Ed’s desire to be master-less, to be a ronin filmmaker, may stem from a soul-crushing moment in his career. Ed co-wrote and directed a spec TV pilot, The Further Adventures of Edmund and Pablo, which was produced for $2,200.
“It was a magical shoot,” Ed said. “We all loved it. We all got along. Everything broke right. And there were things I attempted I would never do now. It’s crazy to me that we did it.”
The project was well-received. Ed had planned to launch the series himself. However, a big cable network was very interested in it. Ed worked with the network for 18 months, anticipating they would pick the project up to series. However, after a heartbreaking turn, the cable network dropped the project.
“After a year and a half, it was difficult to get the cast back together and shoot more episodes,” he said. “I remember thinking, why did I ever let it get to this point? Why didn’t I follow my original plan?”
This experience galvanized Ed’s philosophy to be a self-sufficient filmmaker.
“It’s an exciting time for film in general,” Ed said. “You can make projects now for less money than you ever could before. When some people say they’re going to make a film for a certain budget level, I think Grinning Man Media Group could make a comparable film at a fourth of that budget.”
Ed’s enthusiasm is palpable. Talking faster than most people can think, he has always been passionate about his storytelling. Right now, his drive has kicked into overdrive. He lives in the GMMG studio space’s loft apartment. He works nearly non-stop during his waking hours. Speaking fondly of Miramax and New Line in the 1970s, he says we’re poised to repeat that critical era because of Video-on-Demand (VOD) and the collapse of theatrical and video release dates.
“Just as Roger Corman could make movies and could make a profit with drive-in fare, I think VOD is the new home video drive-in,” Ed said. “It’s a whole new world where filmmakers can exist and make money. You have to be smart. You have to have an angle. And there has to be a good movie in there.”

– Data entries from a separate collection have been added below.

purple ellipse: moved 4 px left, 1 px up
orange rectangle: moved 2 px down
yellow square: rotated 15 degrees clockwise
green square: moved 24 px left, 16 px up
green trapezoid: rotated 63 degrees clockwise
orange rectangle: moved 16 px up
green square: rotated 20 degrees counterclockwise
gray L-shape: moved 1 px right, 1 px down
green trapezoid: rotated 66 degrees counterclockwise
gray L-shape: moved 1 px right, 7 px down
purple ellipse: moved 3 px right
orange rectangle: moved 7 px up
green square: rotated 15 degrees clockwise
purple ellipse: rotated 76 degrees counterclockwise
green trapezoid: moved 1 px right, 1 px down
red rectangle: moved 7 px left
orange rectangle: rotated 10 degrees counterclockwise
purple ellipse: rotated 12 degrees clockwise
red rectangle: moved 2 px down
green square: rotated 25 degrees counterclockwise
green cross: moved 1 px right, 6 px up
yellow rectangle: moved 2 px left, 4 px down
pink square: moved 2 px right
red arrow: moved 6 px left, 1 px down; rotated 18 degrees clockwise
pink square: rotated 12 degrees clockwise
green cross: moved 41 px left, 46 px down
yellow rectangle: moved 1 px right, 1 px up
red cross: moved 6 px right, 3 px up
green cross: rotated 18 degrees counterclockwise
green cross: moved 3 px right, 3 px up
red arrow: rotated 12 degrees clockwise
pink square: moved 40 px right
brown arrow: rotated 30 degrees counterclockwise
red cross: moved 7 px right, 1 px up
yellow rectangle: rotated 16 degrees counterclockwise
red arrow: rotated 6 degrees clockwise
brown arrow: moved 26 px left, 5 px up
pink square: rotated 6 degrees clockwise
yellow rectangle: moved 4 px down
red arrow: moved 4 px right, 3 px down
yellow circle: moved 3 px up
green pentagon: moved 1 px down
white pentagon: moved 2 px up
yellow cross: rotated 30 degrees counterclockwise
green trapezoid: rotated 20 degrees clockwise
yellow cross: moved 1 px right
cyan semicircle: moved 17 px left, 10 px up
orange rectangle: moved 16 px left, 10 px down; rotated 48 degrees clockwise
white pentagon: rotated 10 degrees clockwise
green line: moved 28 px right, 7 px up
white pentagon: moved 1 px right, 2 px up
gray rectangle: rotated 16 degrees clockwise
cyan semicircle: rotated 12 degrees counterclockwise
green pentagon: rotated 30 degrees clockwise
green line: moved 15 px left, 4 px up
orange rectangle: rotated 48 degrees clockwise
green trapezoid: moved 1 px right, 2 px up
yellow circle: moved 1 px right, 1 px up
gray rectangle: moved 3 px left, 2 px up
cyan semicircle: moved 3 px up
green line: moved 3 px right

Scrapper is GMMG’s test case. It’s the first feature from Ed and his business partner, Tarek Kutrieh, under their GMMG shingle.
“Scrapper is a good movie,” Ed said. “It has great actors in it. But it’s also about a man salvaging scrap metal. I would say that’s pretty un-commercial. Still, projections are we’re going to double our budget in profit. Everyone who has deferred payment on the picture is going to get paid. I just sold the African TV rights this morning. Our VOD release date is April 1, 2014. It’s all going to add up to a decent profit for us. And every dollar goes back into the empire so we can continue making small, quality projects.”

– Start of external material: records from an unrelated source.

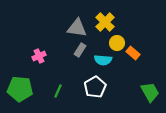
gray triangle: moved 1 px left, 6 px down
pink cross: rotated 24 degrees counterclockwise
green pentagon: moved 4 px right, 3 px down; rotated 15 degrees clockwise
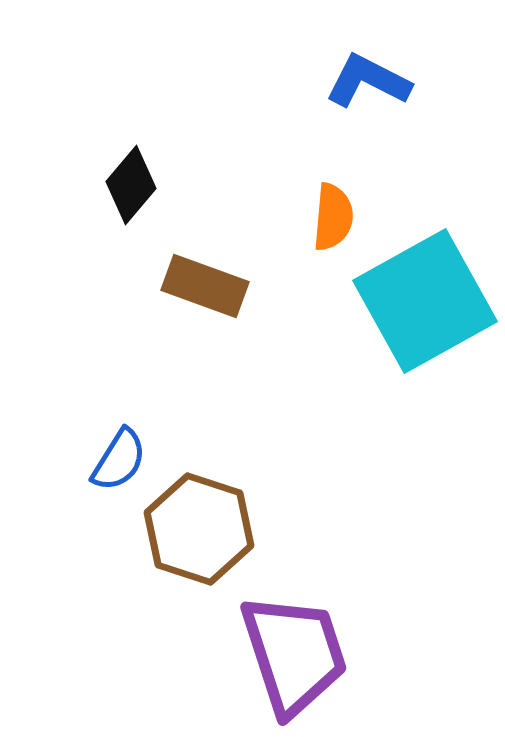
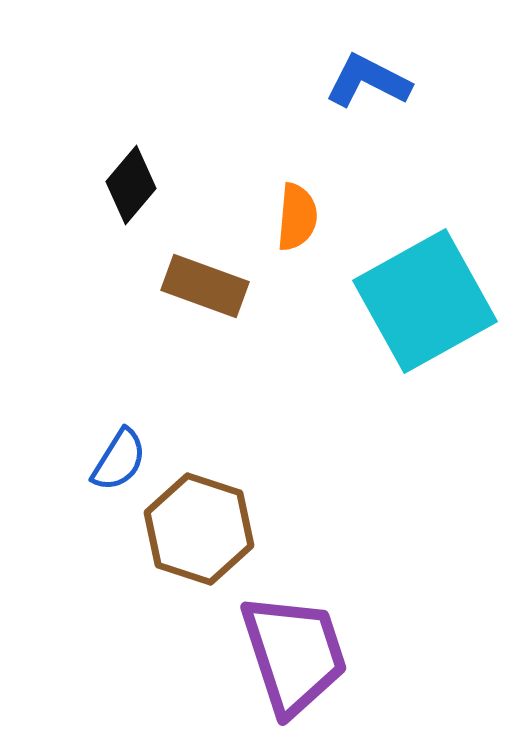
orange semicircle: moved 36 px left
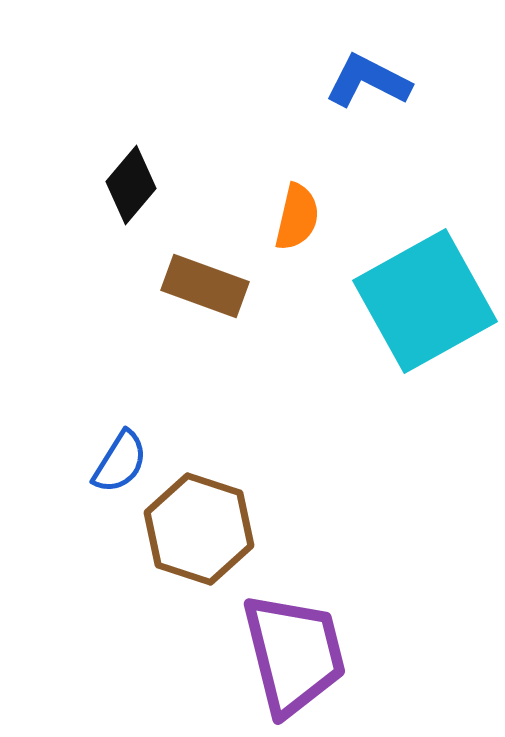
orange semicircle: rotated 8 degrees clockwise
blue semicircle: moved 1 px right, 2 px down
purple trapezoid: rotated 4 degrees clockwise
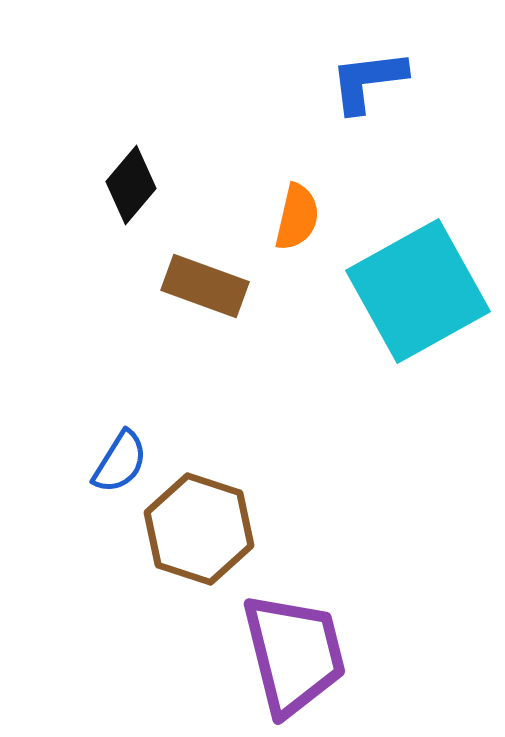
blue L-shape: rotated 34 degrees counterclockwise
cyan square: moved 7 px left, 10 px up
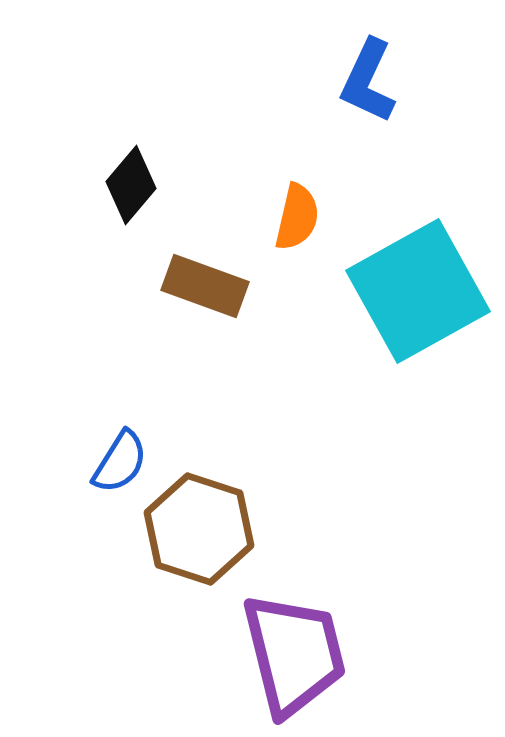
blue L-shape: rotated 58 degrees counterclockwise
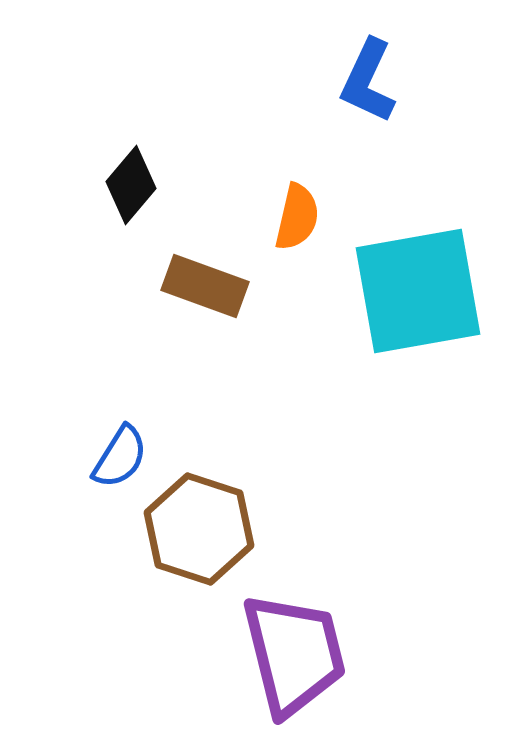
cyan square: rotated 19 degrees clockwise
blue semicircle: moved 5 px up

Making the projects he wants on his terms suits Ed well. He’s got a clear voice and keen eye for quality projects. He’s also well-versed in business having worked in his father’s small education business since he was 12. Since his father’s death, Ed has taken a more active role in the business, effectively running two businesses – one in New York and GMMG here in LA.
Ed relies on many of the small business practices his father instilled in him. He hires talented people he believes are on the verge of breaking out. He makes fair deals with artists. He looks to cultivate the next generation of filmmakers, encouraging them to push projects forward and be their own masters.

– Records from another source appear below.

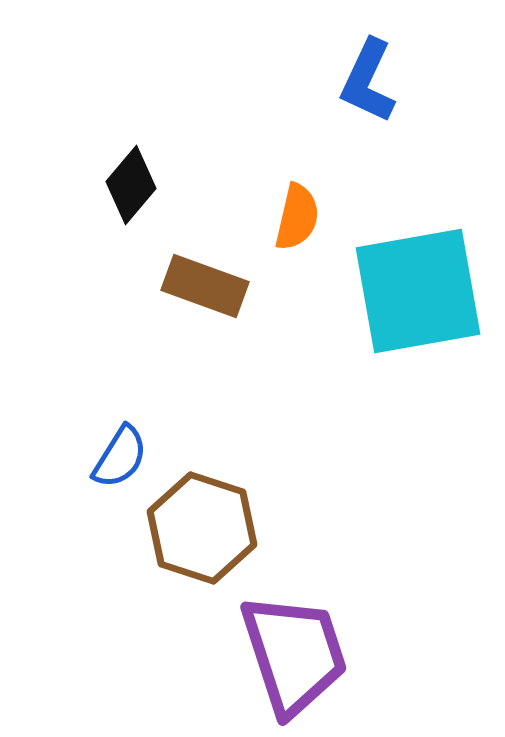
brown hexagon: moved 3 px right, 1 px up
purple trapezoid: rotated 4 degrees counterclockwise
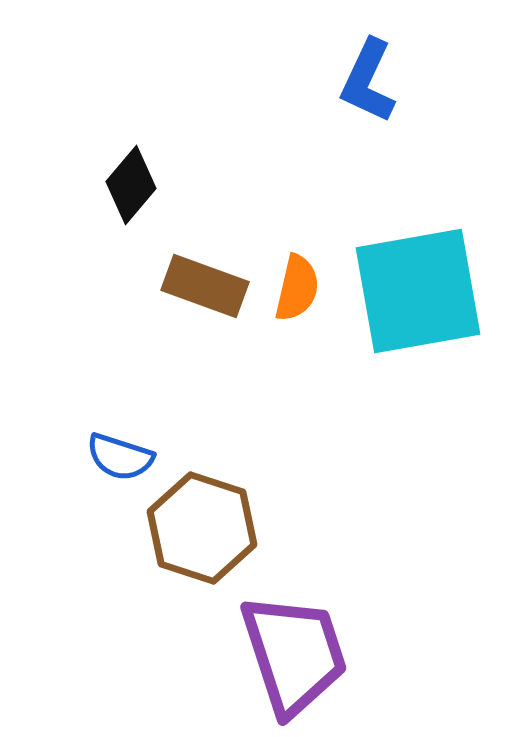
orange semicircle: moved 71 px down
blue semicircle: rotated 76 degrees clockwise
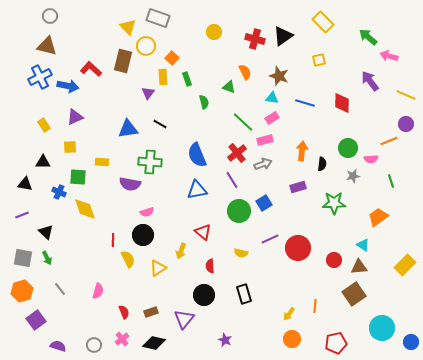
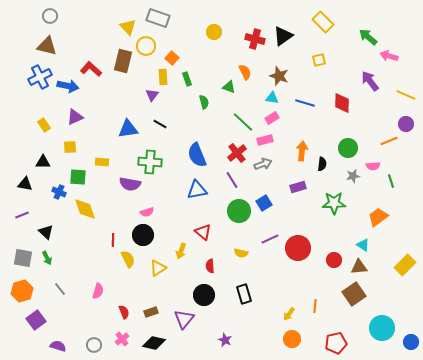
purple triangle at (148, 93): moved 4 px right, 2 px down
pink semicircle at (371, 159): moved 2 px right, 7 px down
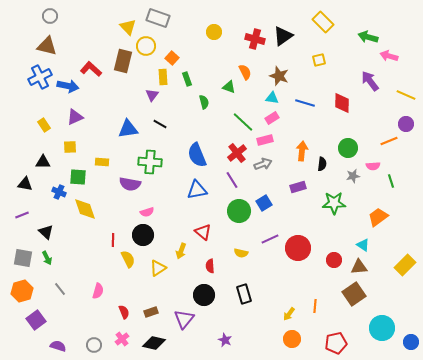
green arrow at (368, 37): rotated 24 degrees counterclockwise
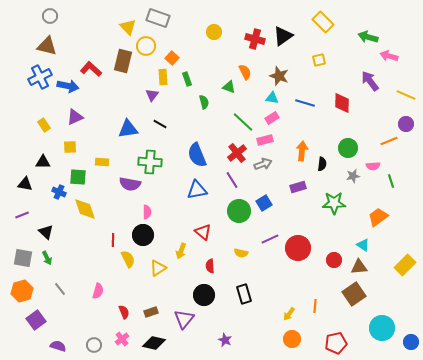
pink semicircle at (147, 212): rotated 72 degrees counterclockwise
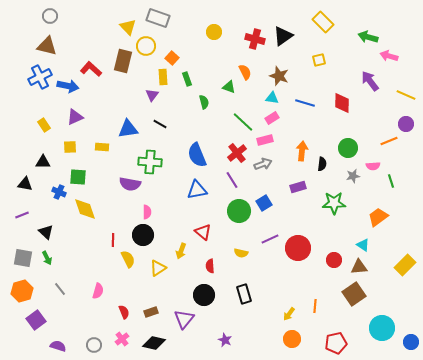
yellow rectangle at (102, 162): moved 15 px up
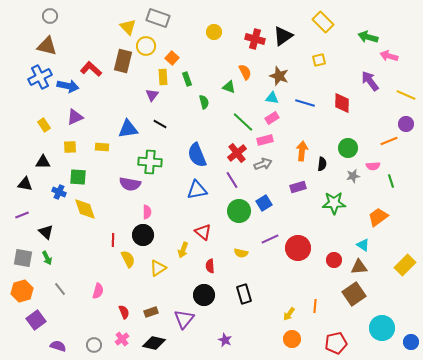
yellow arrow at (181, 251): moved 2 px right, 1 px up
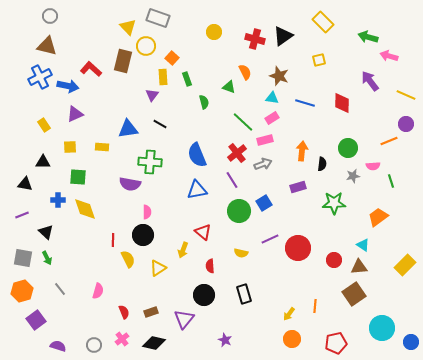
purple triangle at (75, 117): moved 3 px up
blue cross at (59, 192): moved 1 px left, 8 px down; rotated 24 degrees counterclockwise
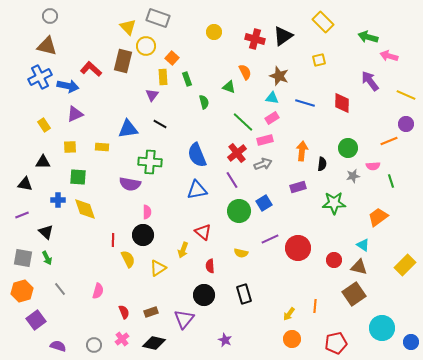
brown triangle at (359, 267): rotated 18 degrees clockwise
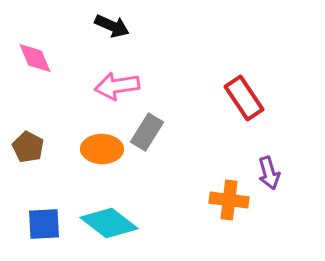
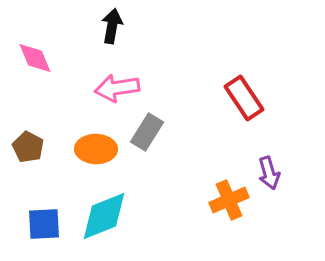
black arrow: rotated 104 degrees counterclockwise
pink arrow: moved 2 px down
orange ellipse: moved 6 px left
orange cross: rotated 30 degrees counterclockwise
cyan diamond: moved 5 px left, 7 px up; rotated 60 degrees counterclockwise
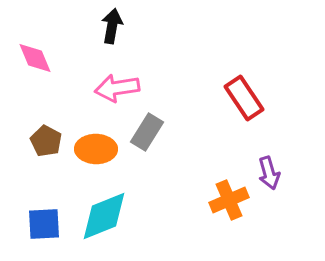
brown pentagon: moved 18 px right, 6 px up
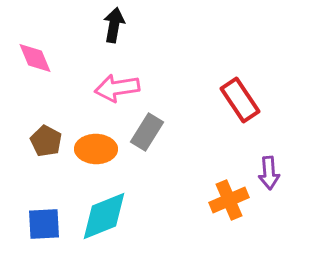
black arrow: moved 2 px right, 1 px up
red rectangle: moved 4 px left, 2 px down
purple arrow: rotated 12 degrees clockwise
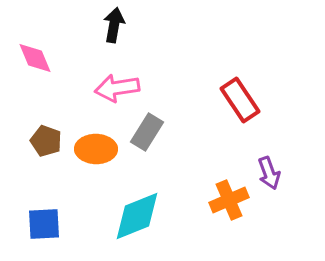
brown pentagon: rotated 8 degrees counterclockwise
purple arrow: rotated 16 degrees counterclockwise
cyan diamond: moved 33 px right
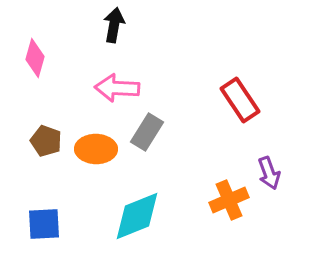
pink diamond: rotated 39 degrees clockwise
pink arrow: rotated 12 degrees clockwise
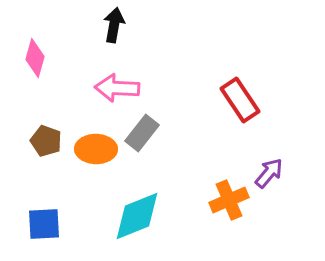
gray rectangle: moved 5 px left, 1 px down; rotated 6 degrees clockwise
purple arrow: rotated 120 degrees counterclockwise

When working with emerging talent, he often tells them, “If you’re lucky and you have a good career, you’re going to have your heart ripped out about nine times, if not more. To have your heart broken, you have to be in it. That’s why you need to have something of your own, something to cling to.”
And it’s these next-generation artists who make Ed’s ronin filmmaking successful and rewarding. By gathering allies and like-minded individuals who aren’t beholden to the staid ways of Hollywood, he finds fellow warriors who want to make their mark.
Scrapper will be screening at the 2013 Austin Film Festival on Saturday, October 26th and Tuesday, October 29th. In case you can’t make one of the festival screenings, Scrapper’s VOD release date is April 1, 2014.
Racquetball starring Kevin Nealon and Michael Beach will be streaming on the web in early 2014.